Filter the records below for the word "bold". Keep each line that has it.

(Beginning of Materials provided)

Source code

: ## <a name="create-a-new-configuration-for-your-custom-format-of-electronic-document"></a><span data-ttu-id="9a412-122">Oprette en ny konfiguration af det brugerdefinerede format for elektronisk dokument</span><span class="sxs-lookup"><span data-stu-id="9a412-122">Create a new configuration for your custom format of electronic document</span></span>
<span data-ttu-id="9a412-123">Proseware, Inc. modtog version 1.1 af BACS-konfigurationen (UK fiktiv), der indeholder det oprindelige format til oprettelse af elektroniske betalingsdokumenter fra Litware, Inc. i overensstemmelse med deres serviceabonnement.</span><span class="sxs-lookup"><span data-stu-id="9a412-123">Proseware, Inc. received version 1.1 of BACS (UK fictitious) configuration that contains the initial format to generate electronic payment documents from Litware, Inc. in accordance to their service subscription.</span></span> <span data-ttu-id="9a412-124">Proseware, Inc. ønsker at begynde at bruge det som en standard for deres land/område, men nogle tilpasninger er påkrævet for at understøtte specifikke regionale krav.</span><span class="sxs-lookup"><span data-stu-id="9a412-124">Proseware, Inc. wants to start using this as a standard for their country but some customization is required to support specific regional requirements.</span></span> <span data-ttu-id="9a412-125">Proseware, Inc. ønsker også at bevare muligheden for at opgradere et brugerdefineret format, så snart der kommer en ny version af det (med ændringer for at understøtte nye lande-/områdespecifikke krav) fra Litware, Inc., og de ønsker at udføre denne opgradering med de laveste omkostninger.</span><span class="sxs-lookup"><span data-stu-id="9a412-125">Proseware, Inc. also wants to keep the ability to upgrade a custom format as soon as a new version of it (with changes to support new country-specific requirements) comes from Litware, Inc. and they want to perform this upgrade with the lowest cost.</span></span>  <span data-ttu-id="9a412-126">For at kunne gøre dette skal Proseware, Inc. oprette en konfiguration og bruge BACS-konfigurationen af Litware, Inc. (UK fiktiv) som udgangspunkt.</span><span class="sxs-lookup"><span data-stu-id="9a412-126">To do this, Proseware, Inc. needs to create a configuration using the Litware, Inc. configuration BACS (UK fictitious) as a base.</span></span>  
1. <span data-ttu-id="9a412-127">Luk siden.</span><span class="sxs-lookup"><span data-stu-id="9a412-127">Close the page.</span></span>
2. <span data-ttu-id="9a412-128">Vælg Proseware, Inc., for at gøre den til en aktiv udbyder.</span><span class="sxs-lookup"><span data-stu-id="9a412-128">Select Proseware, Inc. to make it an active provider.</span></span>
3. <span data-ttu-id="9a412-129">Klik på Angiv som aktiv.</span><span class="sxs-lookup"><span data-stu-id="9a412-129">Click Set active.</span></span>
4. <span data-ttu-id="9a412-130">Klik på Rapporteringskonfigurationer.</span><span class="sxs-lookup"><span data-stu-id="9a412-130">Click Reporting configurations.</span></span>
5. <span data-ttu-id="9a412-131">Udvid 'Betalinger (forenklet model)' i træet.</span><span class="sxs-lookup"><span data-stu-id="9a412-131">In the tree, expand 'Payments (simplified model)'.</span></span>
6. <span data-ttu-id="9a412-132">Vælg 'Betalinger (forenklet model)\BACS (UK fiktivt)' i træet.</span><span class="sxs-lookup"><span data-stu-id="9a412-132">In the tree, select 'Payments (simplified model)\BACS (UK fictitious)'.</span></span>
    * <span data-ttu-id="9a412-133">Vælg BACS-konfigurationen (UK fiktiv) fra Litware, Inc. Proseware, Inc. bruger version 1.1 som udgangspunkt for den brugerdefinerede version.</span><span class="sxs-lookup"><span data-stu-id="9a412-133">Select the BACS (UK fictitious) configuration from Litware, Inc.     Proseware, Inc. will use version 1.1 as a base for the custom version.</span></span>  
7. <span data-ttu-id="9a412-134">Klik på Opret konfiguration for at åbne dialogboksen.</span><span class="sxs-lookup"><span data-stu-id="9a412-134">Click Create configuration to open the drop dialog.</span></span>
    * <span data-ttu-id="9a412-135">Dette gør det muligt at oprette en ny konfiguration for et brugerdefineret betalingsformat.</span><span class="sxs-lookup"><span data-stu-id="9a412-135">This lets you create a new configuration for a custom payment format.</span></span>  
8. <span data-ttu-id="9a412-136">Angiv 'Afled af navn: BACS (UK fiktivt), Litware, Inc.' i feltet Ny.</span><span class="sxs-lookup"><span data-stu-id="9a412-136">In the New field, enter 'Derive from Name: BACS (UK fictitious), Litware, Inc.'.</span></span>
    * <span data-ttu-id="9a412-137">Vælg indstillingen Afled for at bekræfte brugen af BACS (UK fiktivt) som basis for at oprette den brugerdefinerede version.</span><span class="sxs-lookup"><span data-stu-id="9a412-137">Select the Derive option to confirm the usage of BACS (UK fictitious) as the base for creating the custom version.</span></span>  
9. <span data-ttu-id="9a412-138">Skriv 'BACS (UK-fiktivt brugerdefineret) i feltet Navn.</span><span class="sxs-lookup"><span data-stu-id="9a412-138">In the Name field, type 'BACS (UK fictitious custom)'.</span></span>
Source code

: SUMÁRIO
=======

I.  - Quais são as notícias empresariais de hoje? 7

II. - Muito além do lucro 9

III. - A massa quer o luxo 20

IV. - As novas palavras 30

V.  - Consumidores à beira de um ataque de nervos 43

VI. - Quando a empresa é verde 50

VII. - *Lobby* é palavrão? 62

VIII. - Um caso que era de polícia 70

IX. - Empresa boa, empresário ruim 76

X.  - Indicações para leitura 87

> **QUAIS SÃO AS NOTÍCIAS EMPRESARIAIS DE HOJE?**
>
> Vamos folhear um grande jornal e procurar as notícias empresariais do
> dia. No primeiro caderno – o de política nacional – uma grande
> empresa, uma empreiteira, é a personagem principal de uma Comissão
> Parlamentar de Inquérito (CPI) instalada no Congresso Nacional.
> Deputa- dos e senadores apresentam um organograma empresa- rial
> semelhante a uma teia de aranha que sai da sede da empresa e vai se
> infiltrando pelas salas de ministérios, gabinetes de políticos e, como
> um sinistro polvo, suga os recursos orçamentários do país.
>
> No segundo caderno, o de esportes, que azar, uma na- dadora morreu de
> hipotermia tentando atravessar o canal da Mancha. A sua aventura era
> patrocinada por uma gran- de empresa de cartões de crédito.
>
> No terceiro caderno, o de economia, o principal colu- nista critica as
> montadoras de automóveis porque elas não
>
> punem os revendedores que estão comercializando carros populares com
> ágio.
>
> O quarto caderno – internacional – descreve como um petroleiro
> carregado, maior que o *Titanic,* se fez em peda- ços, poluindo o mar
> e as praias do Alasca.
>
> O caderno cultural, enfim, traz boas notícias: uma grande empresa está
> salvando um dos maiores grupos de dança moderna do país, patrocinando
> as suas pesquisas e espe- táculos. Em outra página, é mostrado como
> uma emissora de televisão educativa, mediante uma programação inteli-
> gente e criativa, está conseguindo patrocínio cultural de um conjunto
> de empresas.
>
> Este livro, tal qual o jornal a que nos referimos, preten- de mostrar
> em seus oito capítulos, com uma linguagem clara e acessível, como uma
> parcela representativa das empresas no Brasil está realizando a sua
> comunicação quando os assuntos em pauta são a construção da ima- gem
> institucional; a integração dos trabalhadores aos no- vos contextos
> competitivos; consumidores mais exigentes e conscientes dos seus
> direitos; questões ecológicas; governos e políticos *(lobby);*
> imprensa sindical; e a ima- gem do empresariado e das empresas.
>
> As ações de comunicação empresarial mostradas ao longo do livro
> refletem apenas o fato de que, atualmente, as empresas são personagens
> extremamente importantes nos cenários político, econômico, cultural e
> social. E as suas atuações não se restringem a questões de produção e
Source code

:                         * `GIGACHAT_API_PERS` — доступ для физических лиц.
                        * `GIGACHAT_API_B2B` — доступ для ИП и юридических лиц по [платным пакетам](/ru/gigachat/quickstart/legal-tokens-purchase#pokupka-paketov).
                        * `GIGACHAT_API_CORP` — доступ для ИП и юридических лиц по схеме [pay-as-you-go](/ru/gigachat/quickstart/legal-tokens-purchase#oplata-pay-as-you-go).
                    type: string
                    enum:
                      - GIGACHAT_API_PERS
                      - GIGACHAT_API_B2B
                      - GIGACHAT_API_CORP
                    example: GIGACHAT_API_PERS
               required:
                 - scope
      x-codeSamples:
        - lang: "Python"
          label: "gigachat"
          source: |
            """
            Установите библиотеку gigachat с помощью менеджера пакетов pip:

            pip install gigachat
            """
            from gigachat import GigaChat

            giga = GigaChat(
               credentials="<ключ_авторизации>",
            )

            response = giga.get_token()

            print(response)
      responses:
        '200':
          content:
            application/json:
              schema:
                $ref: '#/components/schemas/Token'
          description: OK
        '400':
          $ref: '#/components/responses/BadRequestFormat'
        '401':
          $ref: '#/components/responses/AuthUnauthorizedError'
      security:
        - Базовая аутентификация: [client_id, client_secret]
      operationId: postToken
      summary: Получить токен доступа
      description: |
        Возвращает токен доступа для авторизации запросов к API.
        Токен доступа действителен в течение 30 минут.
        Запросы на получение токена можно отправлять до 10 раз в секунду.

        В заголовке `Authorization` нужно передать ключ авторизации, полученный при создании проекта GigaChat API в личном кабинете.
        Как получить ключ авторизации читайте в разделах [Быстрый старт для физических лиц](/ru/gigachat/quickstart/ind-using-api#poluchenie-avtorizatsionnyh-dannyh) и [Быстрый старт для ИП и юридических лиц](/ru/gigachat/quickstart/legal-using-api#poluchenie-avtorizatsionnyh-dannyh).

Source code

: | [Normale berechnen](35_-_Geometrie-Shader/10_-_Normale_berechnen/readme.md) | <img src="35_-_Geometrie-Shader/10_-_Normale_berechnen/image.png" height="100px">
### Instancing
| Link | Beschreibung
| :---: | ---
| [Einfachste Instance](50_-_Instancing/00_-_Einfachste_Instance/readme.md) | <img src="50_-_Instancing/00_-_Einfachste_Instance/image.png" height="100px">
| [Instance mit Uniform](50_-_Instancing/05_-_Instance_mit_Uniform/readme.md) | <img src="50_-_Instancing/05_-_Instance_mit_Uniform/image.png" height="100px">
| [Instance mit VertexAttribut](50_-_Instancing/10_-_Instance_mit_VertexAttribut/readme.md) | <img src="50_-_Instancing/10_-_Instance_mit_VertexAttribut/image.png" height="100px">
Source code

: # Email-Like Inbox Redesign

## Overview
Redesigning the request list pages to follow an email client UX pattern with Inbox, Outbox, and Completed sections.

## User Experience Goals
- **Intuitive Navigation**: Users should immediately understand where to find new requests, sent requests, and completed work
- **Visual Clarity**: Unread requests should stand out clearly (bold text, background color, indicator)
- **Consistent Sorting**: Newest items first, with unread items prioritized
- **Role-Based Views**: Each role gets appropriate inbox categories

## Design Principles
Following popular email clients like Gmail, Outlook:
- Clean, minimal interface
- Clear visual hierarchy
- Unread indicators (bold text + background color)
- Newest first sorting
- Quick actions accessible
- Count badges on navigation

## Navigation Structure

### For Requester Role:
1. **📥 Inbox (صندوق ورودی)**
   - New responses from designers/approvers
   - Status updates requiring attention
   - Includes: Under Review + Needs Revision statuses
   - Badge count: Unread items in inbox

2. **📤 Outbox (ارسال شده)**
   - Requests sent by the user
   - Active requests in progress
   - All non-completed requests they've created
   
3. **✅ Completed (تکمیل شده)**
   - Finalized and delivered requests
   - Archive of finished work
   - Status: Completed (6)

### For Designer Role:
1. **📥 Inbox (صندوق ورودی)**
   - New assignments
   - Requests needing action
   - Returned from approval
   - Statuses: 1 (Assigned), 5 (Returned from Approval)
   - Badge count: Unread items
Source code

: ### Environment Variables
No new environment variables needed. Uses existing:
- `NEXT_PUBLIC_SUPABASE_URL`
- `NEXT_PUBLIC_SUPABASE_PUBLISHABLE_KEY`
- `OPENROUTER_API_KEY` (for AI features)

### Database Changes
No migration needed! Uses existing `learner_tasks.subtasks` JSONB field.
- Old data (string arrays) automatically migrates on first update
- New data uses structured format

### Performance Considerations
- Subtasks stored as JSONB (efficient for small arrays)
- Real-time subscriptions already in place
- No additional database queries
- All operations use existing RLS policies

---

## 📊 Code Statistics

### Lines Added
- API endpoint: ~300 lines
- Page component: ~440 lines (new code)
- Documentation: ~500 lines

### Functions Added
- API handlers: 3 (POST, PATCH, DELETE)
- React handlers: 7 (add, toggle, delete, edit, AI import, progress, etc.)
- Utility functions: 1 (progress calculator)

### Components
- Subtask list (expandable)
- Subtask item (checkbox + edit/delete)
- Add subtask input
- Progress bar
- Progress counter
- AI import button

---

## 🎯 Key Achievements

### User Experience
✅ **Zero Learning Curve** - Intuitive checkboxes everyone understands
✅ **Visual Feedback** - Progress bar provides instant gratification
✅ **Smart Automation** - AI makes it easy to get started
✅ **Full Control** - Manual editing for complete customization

(End of Materials provided)

Written reply:
- **Visual Clarity**: Unread requests should stand out clearly (bold text, background color, indicator)
- Unread indicators (bold text + background color)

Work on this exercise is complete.